Edit the GitGuardian app on your Slack workspace configuration
In case you need to edit the GitGuardian app on your Slack workspace configuration, due to an error when declaring your credentials or due to a secret rotation, you can do so as follows:
- Click Edit app
- Update your app credentials
- Click Save and close
Delete your GitGuardian app on your Slack workspace configuration
In case you need to delete your GitGuardian app on your Slack workspace configuration, you can do so as follows:
- Click Edit app
- Click Delete configuration
- Confirm by clicking Delete configuration in the confirmation modal
Deleting your GitGuardian app on your Slack workspace configuration will uninstall all your Slack integrations. However, all your existing incidents detected on Slack will remain available on your dashboard. Note that deleting the GitGuardian app on your Slack workspace configuration will only delete the configuration, not the app. If you want to delete your GitGuardian app on your Slack workspace, you must do so from your Slack workspace.

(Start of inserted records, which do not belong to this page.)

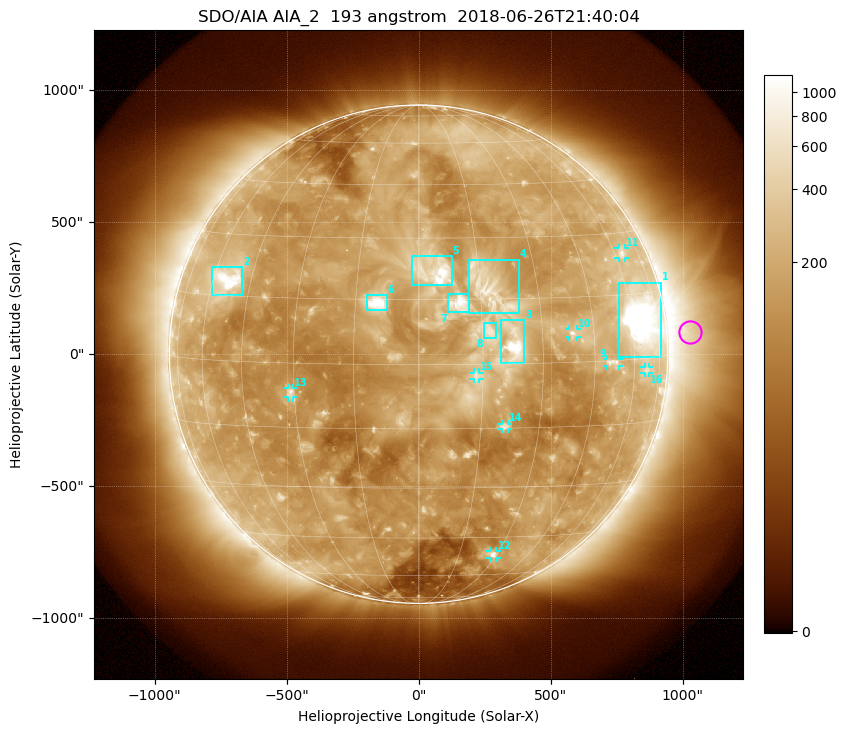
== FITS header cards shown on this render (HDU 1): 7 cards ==
TELESCOP= 'SDO/AIA'
INSTRUME= 'AIA_2'
WAVELNTH=                  193
WAVEUNIT= 'angstrom'
DATE-OBS= '2018-06-26T21:40:04.84'
CTYPE1  = 'HPLN-TAN'
CTYPE2  = 'HPLT-TAN'

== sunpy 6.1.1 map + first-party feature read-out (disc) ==
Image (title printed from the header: SDO/AIA AIA_2  193 angstrom  2018-06-26T21:40:04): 1024 x 1024 px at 2.4 arcsec/px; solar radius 944 arcsec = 393 px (full disc in frame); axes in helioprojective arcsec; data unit not stated in the header (colour bar unlabelled)
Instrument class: DISC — disc imager (sunpy class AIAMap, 193 A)
Bright regions (active regions / flare kernels): reference = the median radial profile (limb darkening/brightening removed); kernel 9 px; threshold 5 sigma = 297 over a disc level ~151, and >= 1.15x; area >= 12 px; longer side >= 9 px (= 22 arcsec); searched inside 0.97 R_sun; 16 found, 16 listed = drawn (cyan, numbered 1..; 8 of them under ~33 arcsec drawn as corner ticks so the feature stays visible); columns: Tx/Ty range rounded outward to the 5 arcsec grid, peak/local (2 s.f.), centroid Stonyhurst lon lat
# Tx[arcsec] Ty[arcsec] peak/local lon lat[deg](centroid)
1 760..920 -10..270 23 +65 +9
2 -785..-665 220..330 9.1 -54 +19
3 310..400 -35..130 15 +23 +4
4 190..380 155..360 5.6 +17 +17
5 -30..125 260..375 7.7 +4 +22
6 -200..-120 165..225 7.4 -10 +14
7 110..190 155..230 5.2 +10 +14
8 245..295 60..120 3.3 +17 +8
9 715..760 -45..-20 4.3 +51 +0
10 570..600 65..95 5.9 +39 +7
11 755..785 365..400 3.8 +64 +25
12 265..295 -770..-745 5.1 +28 -51
13 -495..-475 -165..-130 4.9 -31 -7
14 315..340 -285..-265 4 +21 -15
15 205..230 -95..-70 2.7 +13 -3
16 855..875 -75..-50 2.9 +66 -3
Off-limb structures (1.02-1.3 R_sun): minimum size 162 px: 3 found; the strongest spans PA ~235..300 deg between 1.02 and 1.3 R_sun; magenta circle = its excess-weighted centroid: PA ~275 deg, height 1.09 R_sun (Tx ~1030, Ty ~85 arcsec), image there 3.8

Uninstall your Slack workspace from GitGuardian Platform
To uninstall a Slack workspace:
- In the GitGuardian platform, navigate to the Sources integration page
- Click Edit next to Slack in the Messaging section
- Click the bin icon next to the Slack workspace to uninstall
- Confirm by clicking Uninstall in the confirmation modal
That's it! Your Slack workspace is now uninstalled from GitGuardian Platform.
Privacy and compliance
Data handling
GitGuardian processes your data solely to detect exposed secrets:
- Read-only access: We never require write access unless scoped to creating webhooks to receive and process real-time events
- Minimal data retention: We store only data and metadata necessary for incident management
- Encryption: All data in transit and at rest is encrypted
- Compliance: We follow the same data protection standards as our other integrations
Regional considerations
GitGuardian hosts its services in two AWS regions: eu-central-1 (Frankfurt) and us-west-2 (Oregon). Ensure your GitGuardian deployment region aligns with your data residency requirements. Contact support if you need guidance on compliance with local regulations.
App permissions
The GitGuardian app for Slack has read-only access to your channels. The specific permissions used by our applications are listed on the corresponding Slack Marketplace pages:
User notification
Country-specific laws and regulations may require you to inform your Slack users that your channels are being scanned for secrets. Here is a suggestion for a message you may want to use:
As part of our internal information security process, the company scans the Slack channels for potential secrets leaks using GitGuardian. All data collected will be processed for the purpose of detecting potential leaks. To find out more about how we manage your personal data and to exercise your rights, please refer to our employee/partner privacy notice.
Please note that only channels relating to the company's activity and business may be monitored and that users shall refrain from sharing personal or sensitive data not relevant to the channel's purpose.